Por: Dora Kramer*

Congresso 'inimigo' é retrato do povo

O mote "Congresso inimigo do povo" pode ser visto de várias formas: como um achado de palanque, um ataque equivocado a um dos pilares da República ou um elogio àquele tipo de populismo que rejeita a política e dá margem ao atraso e a aventuras nefastas.

Numa compreensão mais elaborada, pode também ser recebido como alerta didático, um chamado à responsabilidade do eleitorado como agente formador da composição do colegiado.

Se o atual Parlamento se comporta de maneira antagônica à sociedade, haveria nesse raciocínio um estímulo à eleição de representantes parceiros em 2026. Aí, no entanto, existe uma complicação: a aplicação do conceito de amizade ou inimizade de acordo com pontos de vista ideológicos.

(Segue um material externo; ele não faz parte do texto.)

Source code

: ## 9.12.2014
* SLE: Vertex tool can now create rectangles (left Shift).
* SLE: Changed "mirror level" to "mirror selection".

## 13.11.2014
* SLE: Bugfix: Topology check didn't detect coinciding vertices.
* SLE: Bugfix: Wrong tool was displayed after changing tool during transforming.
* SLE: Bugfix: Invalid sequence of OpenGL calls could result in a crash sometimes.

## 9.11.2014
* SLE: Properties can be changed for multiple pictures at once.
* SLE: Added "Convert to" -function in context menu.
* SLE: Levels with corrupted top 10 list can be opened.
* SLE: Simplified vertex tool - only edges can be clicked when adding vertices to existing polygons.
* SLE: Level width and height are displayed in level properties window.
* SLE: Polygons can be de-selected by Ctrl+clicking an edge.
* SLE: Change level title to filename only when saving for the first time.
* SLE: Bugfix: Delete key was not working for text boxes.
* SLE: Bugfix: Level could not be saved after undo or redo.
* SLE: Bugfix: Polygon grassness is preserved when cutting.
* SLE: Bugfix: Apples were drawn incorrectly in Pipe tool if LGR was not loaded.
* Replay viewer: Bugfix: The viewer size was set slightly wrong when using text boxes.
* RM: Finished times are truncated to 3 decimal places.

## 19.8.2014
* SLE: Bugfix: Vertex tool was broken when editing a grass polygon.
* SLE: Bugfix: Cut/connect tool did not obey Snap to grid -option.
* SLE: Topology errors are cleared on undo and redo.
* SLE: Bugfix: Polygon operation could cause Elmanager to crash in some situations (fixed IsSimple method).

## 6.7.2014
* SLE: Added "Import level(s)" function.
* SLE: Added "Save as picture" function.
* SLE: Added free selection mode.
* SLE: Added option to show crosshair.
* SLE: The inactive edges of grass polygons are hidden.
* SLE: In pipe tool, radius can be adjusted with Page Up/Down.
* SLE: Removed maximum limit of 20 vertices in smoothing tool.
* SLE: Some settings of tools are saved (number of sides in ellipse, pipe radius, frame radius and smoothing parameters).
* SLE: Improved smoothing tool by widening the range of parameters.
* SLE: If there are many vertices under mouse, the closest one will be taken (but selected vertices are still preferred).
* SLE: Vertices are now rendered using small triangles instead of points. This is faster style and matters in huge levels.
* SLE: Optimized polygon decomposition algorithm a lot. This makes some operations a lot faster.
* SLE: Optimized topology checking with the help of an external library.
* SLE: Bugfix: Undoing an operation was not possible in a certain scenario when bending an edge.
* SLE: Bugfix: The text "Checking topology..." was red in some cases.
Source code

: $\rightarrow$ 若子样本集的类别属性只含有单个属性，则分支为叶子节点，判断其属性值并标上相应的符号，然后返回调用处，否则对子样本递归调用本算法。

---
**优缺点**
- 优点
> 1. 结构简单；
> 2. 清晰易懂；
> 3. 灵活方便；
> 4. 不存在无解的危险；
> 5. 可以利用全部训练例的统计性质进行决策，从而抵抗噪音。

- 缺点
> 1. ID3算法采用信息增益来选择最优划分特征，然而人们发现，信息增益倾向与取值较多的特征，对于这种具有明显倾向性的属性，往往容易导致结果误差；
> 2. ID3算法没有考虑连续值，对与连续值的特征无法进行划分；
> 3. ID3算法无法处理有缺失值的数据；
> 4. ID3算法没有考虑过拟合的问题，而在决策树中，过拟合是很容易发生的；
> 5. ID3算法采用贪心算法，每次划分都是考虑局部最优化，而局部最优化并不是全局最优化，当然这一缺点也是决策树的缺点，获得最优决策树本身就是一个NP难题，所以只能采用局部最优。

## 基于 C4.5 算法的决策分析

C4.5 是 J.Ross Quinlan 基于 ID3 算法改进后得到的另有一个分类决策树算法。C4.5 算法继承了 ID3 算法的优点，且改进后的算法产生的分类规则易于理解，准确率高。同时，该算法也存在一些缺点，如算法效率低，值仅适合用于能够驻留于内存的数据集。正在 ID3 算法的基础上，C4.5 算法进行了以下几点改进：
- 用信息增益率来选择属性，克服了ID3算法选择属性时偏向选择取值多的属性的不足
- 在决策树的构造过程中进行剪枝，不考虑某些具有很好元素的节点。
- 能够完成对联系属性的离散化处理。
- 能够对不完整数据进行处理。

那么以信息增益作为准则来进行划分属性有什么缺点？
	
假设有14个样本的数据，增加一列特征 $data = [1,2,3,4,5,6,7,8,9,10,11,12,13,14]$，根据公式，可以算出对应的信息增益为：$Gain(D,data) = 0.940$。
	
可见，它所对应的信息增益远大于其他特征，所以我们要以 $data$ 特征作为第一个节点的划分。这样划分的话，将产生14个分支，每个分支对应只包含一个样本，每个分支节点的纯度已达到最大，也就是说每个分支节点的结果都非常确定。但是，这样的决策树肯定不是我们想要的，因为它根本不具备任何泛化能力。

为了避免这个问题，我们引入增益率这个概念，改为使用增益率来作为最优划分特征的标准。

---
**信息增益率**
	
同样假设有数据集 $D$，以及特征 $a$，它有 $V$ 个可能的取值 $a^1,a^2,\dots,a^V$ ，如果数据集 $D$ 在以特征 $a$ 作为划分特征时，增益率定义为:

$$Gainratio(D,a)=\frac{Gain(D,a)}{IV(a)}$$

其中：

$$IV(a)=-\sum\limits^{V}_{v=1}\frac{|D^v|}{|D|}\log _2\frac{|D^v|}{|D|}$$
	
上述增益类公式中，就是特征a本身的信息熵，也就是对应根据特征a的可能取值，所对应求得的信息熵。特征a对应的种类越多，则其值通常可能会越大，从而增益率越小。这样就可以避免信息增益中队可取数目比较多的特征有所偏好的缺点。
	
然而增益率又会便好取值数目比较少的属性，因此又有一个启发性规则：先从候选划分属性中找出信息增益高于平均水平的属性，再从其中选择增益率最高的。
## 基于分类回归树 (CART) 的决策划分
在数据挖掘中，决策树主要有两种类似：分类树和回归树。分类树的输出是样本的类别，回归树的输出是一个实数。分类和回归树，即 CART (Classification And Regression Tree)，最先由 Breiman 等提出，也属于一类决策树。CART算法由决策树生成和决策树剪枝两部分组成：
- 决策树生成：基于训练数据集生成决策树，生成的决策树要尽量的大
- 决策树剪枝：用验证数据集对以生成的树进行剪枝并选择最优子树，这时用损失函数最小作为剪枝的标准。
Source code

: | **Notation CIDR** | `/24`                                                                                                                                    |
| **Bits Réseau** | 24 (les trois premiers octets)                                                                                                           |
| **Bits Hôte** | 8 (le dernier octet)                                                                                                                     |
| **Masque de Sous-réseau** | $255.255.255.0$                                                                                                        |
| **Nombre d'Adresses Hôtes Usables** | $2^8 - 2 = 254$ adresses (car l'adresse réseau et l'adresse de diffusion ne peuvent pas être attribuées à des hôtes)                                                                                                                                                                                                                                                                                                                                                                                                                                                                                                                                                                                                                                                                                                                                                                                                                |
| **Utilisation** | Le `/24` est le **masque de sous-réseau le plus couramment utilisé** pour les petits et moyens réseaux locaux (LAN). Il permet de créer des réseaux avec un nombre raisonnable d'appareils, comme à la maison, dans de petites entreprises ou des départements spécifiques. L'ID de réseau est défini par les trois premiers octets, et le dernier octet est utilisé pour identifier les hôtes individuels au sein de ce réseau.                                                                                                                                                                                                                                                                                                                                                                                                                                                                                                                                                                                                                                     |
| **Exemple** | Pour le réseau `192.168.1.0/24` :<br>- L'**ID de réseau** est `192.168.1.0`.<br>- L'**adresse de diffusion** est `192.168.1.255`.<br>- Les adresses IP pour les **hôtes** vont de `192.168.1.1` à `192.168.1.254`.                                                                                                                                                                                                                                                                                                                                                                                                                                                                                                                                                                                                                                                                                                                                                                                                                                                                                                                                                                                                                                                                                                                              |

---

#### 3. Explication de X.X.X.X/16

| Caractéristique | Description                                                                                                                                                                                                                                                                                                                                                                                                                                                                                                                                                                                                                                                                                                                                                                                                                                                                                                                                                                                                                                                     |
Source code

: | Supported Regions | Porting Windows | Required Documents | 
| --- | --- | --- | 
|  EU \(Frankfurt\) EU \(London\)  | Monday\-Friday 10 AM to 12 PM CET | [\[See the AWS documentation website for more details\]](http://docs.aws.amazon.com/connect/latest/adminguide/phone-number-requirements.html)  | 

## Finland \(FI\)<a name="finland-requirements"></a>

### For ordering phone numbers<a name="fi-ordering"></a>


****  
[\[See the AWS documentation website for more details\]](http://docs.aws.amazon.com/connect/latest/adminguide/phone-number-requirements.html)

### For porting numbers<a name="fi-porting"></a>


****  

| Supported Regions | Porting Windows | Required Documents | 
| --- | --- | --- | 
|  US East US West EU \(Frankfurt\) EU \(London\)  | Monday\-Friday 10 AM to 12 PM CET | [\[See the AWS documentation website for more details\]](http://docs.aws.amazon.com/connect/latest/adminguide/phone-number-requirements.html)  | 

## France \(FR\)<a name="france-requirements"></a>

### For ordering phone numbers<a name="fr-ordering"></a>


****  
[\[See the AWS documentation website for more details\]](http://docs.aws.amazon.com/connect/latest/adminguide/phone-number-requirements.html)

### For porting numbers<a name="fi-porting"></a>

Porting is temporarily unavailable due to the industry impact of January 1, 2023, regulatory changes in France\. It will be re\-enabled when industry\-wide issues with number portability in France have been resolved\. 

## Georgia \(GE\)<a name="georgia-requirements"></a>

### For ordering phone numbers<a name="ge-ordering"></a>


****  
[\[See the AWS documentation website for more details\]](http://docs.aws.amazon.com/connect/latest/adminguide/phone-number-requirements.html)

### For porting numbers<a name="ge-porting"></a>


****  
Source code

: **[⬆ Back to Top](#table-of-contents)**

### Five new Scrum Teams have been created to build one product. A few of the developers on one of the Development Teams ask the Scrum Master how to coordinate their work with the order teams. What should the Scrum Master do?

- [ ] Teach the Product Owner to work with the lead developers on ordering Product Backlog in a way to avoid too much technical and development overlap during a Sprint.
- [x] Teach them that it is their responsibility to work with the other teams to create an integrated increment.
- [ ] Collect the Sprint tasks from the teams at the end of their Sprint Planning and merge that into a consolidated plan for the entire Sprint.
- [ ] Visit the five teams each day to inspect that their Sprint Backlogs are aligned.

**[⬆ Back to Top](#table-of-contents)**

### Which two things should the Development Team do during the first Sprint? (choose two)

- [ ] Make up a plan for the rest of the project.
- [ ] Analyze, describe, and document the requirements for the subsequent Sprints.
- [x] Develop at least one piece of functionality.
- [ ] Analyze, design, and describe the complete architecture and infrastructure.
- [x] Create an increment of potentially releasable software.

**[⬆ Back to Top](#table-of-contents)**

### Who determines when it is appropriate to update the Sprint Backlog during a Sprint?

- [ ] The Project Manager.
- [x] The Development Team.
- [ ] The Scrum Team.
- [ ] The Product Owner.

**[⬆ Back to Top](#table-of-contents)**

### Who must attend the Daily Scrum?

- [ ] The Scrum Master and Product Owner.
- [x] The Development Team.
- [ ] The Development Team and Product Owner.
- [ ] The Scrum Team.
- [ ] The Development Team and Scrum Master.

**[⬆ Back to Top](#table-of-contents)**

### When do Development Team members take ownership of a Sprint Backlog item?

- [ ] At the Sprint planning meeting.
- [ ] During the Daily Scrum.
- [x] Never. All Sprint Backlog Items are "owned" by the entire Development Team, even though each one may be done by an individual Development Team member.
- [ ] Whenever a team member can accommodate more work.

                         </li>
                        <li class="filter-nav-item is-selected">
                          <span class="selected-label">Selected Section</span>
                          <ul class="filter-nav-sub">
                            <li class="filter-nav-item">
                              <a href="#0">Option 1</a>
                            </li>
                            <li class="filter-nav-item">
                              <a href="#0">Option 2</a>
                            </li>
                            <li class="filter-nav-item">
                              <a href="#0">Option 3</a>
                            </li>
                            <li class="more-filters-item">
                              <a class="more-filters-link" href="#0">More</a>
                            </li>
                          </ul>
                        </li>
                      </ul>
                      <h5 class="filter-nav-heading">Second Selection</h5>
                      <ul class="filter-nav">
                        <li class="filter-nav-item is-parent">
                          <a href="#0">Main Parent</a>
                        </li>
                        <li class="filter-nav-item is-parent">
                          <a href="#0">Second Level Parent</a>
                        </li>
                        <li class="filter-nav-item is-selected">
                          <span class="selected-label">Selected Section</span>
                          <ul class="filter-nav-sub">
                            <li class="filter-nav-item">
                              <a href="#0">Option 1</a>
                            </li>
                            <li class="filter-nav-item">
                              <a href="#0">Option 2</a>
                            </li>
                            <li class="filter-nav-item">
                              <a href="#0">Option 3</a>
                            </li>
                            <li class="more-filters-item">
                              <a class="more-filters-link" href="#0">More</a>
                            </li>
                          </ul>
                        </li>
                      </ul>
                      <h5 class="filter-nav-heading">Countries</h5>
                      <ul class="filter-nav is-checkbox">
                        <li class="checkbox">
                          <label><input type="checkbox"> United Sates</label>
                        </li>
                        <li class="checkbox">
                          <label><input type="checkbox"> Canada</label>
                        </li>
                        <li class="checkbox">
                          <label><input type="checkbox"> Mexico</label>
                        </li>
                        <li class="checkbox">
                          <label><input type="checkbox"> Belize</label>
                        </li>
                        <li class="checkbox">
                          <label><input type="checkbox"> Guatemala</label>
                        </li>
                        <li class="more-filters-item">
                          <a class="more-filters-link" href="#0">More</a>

Na perspectiva do governo -autor do slogan para fins de mobilização da militância-, amigos são os que compartilham da visão de mundo do Palácio do Planalto e inimigos os que discordam.

No cotejo com a realidade, contudo, a escala de prioridades dos eleitores oscila. Depende do que prevalecer no ambiente de campanha: a estridência ideológica ou o exame racional do que seriam as demandas populares de fato urgentes.

Se predominar o critério das torcidas radicalizadas incentivadas por seus chefes, a eleição de deputados e senadores estará submetida à cartilha de cada um dos grupos e aí continuará prevalecendo a lógica dos interesses da corporação.

Protestos como os organizados pela esquerda no domingo (14) se prestam a sentimentos do dever cumprido contra o avanço da direita, mas não resolvem o problema. Apenas cria o risco de invertê-lo se amanhã ou depois a maioria for de esquerda.

O ideal seria não se confundir o Parlamento com os eleitos e eleitas para dar expediente por lá. Pessoas podem ser trocadas mediante o voto, prerrogativa dos manifestantes.

A instituição é permanente. Está sob a guarda de cláusula pétrea da Constituição, a salvo de depreciações oportunistas e queixas de ocasião.